= Party of Democratic Forces =

The Party of Democratic Forces (Partidul Forțelor Democratice, PFD) was a political party in Moldova.

==History==
The party was established in January 1993 as the Congress of Intellectuals, a breakaway from the Christian Democratic Popular Front (FPCD). The FPCD called for immediate unification with Romania, whilst the CI was more moderate. It was officially registered on 18 June.

Prior to the 1994 elections, it joined the Bloc of Peasants and Intellectuals, alongside the Alliance of Free Peasants (AȚL), the Democratic Christian League of the Women of Moldova (LDCFM), the Christian Democratic Party of Moldova (PDCM), and the National Liberal Party (PNL). The bloc received 9% of the vote, winning 11 of the 104 seats and becoming the third-largest faction in Parliament.

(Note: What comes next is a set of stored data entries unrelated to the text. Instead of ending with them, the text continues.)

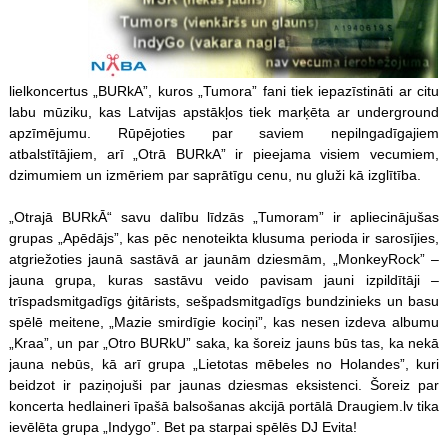
lielkoncertus „BURkA”, kuros „Tumora” fani tiek iepazīstināti ar citu
labu mūziku, kas Latvijas apstākļos tiek marķēta ar underground
apzīmējumu. Rūpējoties par saviem nepilngadīgajiem
atbalstītājiem, arī „Otrā BURkA” ir pieejama visiem vecumiem,
dzimumiem un izmēriem par saprātīgu cenu, nu gluži kā izglītība.
„Otrajā BURkĀ“ savu dalību līdzās „Tumoram” ir apliecinājušas
grupas „Apēdājs”, kas pēc nenoteikta klusuma perioda ir sarosījies,
atgriežoties jaunā sastāvā ar jaunām dziesmām, „MonkeyRock” –
jauna grupa, kuras sastāvu veido pavisam jauni izpildītāji –
trīspadsmitgadīgs ģitārists, sešpadsmitgadīgs bundzinieks un basu
spēlē meitene, „Mazie smirdīgie kociņi”, kas nesen izdeva albumu
„Kraa”, un par „Otro BURkU” saka, ka šoreiz jauns būs tas, ka nekā
jauna nebūs, kā arī grupa „Lietotas mēbeles no Holandes”, kuri
beidzot ir paziņojuši par jaunas dziesmas eksistenci. Šoreiz par
koncerta hedlaineri īpašā balsošanas akcijā portālā Draugiem.lv tika
ievēlēta grupa „Indygo”. Bet pa starpai spēlēs DJ Evita!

In June 1994, PDCM and the seatless Democratic Party merged into the Congress of the Intellectuals, which was renamed United Democratic Congress. The party contested the 1995 local elections as part of the Alliance of Democratic Forces, and was renamed the Party of Democratic Forces in October that year. Valeriu Matei was nominated as the party's candidate for the 1996 presidential elections. He came fifth with 8.9% of the vote. The PFD won 11 seats in the 1998 elections, emerging as the fourth-largest bloc in Parliament. It subsequently joined the Alliance for Democracy and Reforms governing coalition.

In the 1999 local elections, the party won around 8% of council seats and mayoralties. However, the 2001 elections saw the party's vote share fall from 8.8% to 1.2%, as it lost all its MPs. Following its electoral defeat, it merged into the Social Liberal Party after a vote at its ninth congress on 1 December 2002.